Q: Food and cooking are major components of the story. Do you cook? What is the importance of food to you?

A: I love cooking, and I feel it’s an important way to reclaim elements of my culture on our own terms. I use old recipes but remake them my way. Looking at patterns of migration from Pakistan and Bangladesh, most came to this country to work in factories and restaurants. For these communities food is a way to have some value in British society, but also to remember home and connect to each other. In the story, cooking is the thing that both Aunt and Uncle can do. I was intrigued by that as a sort of space for creativity and agency for both of them. But there’s an oppressiveness to it too: there’s this constant killing and preparing and eating and clearing away involved with food. Aunt cooks and Uncle cooks and that’s all they do really. And that’s the totally of what they’re allowed to do in the world of the story, and perhaps also, in society at large as immigrants.

Q: Here at Word Factory, we’re all about the short story. Do you have any advice to our budding short story writers?

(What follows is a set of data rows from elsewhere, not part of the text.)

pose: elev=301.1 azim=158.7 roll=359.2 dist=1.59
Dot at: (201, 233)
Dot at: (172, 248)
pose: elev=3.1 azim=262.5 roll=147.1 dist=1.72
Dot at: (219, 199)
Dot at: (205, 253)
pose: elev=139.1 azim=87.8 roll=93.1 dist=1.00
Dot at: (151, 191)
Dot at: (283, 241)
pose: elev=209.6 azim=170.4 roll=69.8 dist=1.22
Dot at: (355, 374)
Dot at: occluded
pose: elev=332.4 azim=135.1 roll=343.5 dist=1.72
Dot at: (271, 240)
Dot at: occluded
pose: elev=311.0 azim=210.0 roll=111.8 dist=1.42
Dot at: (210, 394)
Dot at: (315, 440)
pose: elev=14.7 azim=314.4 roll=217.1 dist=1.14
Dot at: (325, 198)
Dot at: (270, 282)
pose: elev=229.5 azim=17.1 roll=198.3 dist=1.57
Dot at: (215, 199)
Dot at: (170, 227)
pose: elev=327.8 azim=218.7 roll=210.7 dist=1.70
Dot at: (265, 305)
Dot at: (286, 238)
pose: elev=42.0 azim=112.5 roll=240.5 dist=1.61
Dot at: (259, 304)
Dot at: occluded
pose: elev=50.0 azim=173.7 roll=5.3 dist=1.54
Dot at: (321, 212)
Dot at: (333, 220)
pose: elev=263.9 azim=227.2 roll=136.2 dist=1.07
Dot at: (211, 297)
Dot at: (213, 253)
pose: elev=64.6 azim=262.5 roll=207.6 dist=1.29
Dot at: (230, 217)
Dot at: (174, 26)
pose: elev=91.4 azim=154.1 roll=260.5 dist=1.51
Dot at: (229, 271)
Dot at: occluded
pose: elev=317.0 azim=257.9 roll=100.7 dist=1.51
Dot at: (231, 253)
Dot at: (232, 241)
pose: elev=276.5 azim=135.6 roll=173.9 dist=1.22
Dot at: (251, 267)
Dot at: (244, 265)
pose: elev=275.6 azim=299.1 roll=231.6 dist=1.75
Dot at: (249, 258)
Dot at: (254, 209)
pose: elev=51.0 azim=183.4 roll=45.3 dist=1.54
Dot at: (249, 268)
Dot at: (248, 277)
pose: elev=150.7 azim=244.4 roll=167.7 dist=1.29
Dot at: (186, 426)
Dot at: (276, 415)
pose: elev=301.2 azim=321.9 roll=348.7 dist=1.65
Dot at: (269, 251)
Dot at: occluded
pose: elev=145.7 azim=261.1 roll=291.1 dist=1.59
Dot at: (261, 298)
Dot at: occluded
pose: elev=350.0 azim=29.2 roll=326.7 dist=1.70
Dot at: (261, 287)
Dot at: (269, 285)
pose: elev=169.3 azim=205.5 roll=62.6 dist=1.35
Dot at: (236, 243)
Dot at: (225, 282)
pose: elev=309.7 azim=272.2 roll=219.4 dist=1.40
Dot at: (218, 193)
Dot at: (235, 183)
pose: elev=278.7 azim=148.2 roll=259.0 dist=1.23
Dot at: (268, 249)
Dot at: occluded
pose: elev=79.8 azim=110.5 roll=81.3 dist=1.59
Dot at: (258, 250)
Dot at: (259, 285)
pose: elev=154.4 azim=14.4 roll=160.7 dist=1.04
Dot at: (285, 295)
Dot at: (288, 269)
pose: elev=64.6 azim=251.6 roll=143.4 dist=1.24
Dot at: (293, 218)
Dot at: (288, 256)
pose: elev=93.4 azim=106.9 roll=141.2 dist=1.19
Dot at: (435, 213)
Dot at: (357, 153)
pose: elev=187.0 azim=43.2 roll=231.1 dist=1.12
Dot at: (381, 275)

A: Yes, lots of advice! Making any kind of art, I think, is an audacious thing to do. You have to believe that you’ve got something to say firstly, and then secondly, that you have the right to say it. I found that paralysing for a long time because I guess I didn’t feel like I had a right to say anything. I’d try, and because it didn’t look or sound right on the first or second attempt, I’d lose heart. For years and years I didn’t write, and felt really depressed about that. But those years were great. I read a lot, I lived a lot and accidentally figured out what I wanted to write. So just be very kind, go slow. Don’t expect to have all the answers before you sit down to write. Don’t worry about what will happen if you write something bad. Revise, revise, revise. And then when you’re ready, share it with someone and expect it to change again, be open to it not being done. Try to enjoy the process.